Cur Non talk about it? Sexology comes to Lafayette

Alyssa Braver

Jill McDevitt, a nationally recognized sexologist, came to Lafayette College as part of the school’s Sex Week this past Wednesday.

McDevitt is one of the few to earn all three sexology degrees, including a PhD in Sexology. “It’s a real thing!” she assured Lafayette students as she began her lecture about communication when it comes to sex.

She stressed that while sex is pleasurable, it is something that should be taken seriously.

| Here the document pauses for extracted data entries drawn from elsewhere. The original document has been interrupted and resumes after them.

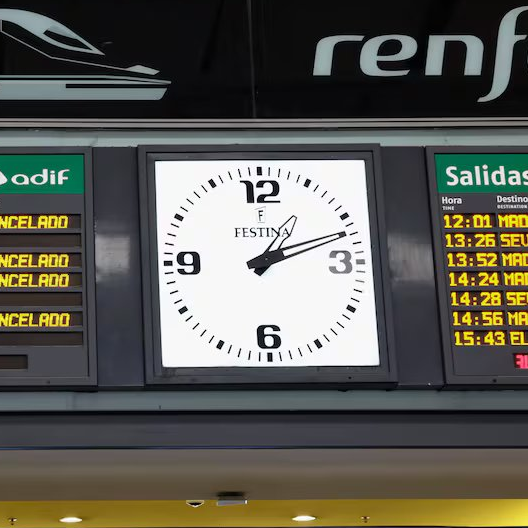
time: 1:11
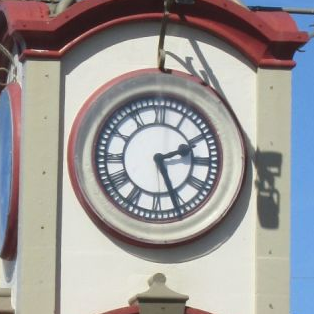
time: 2:26
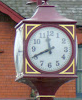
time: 11:40
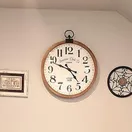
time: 4:48
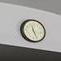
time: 11:26
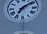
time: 7:08
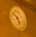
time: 4:50
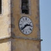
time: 2:38
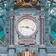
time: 9:18
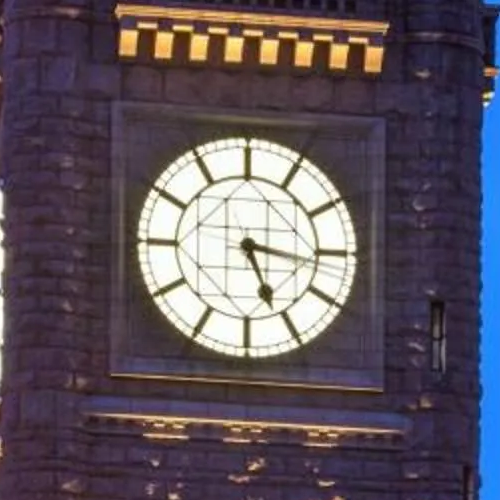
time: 5:16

Communication is important not only for consent, but also for a variety of other reasons including better sex.

“If you don’t communicate with your partner you can also miss out on sharing positive experiences,” she stressed, citing a Post-Secret post in which a woman talked about watching her husband’s porn. “If they only communicated they could have watched it together!”

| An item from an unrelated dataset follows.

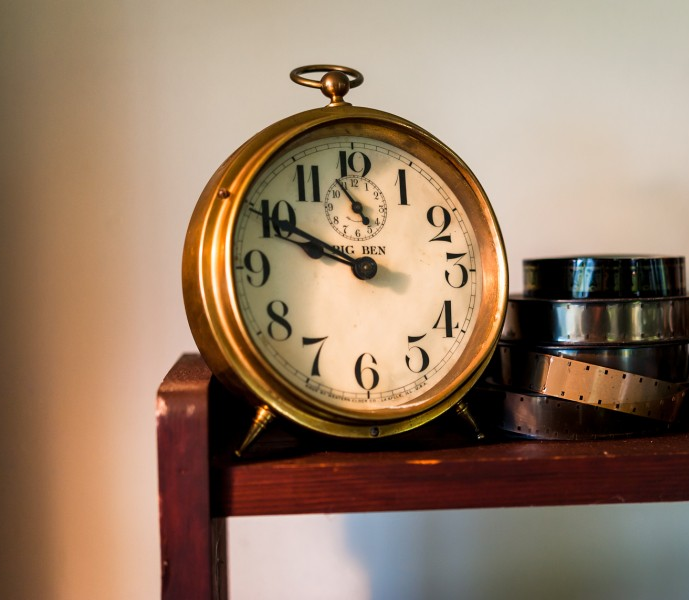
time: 9:49
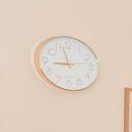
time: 8:57
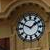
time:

Communication, according to McDevitt, can also lead to avoiding potential arguments if you tell your partner when you are feeling upset or worried as well as leading to better sex if you are open about what you like and dislike.

McDevitt said that while there are many positive outcomes of communicating, it is not always the easiest thing to talk about. Many people feel anxious about discussing sexual topics, as they fear rejection, disappointment, or judgment. With McDevitt’s help, students that attended the lecture were able to brainstorm several different ways to deal with anxiety and ease into the topic of sex.

One way to start communicating is by simply asking hypothetical questions to see how your partner feels about certain concepts. If you are watching a movie or television show together and a more sexual topic comes up, use it to bridge the gap when it comes to communication with your partner.

The most important rules to end the cycle of weirdness that sometimes defines talking about sex is to be confident in yourself and trusting that your partner will accept what you say as well as letting your partner know that you will accept what they will say.

McDevitt continued with saying that communicating aloud and listening to what your partner says is very important, but it is equally important to pay attention to vocal tone and nonverbal cues in order to make sure you really know what your partner wants. To demonstrate this point, McDevitt displayed a series of “gifs” in which people made different facial expressions and asked students to text in (through an anonymous system) what they thought the person was trying to communicate. While there were a few inappropriate responses, which is to be expected at a sex lecture, some of the times the responses were quite clear when it came to recognizing when a person was sarcastically agreeing to something.

Other times the non-verbal clues were not so easy to understand and thus the responses were all over the place emphasizing the importance of verbal communication as well.

Overall, the lecture was highly educational and entertaining. “It very interesting with hands on aspects and I learned a lot,” Abel Kidane ‘15 said.

“Lafayette has had a couple of young charismatic people talking about sex, but I definitely appreciated talking to an actual sexologist the most,” Costanza Davis ‘16, who attended multiple sex week events, said. “Definitely my favorite event.”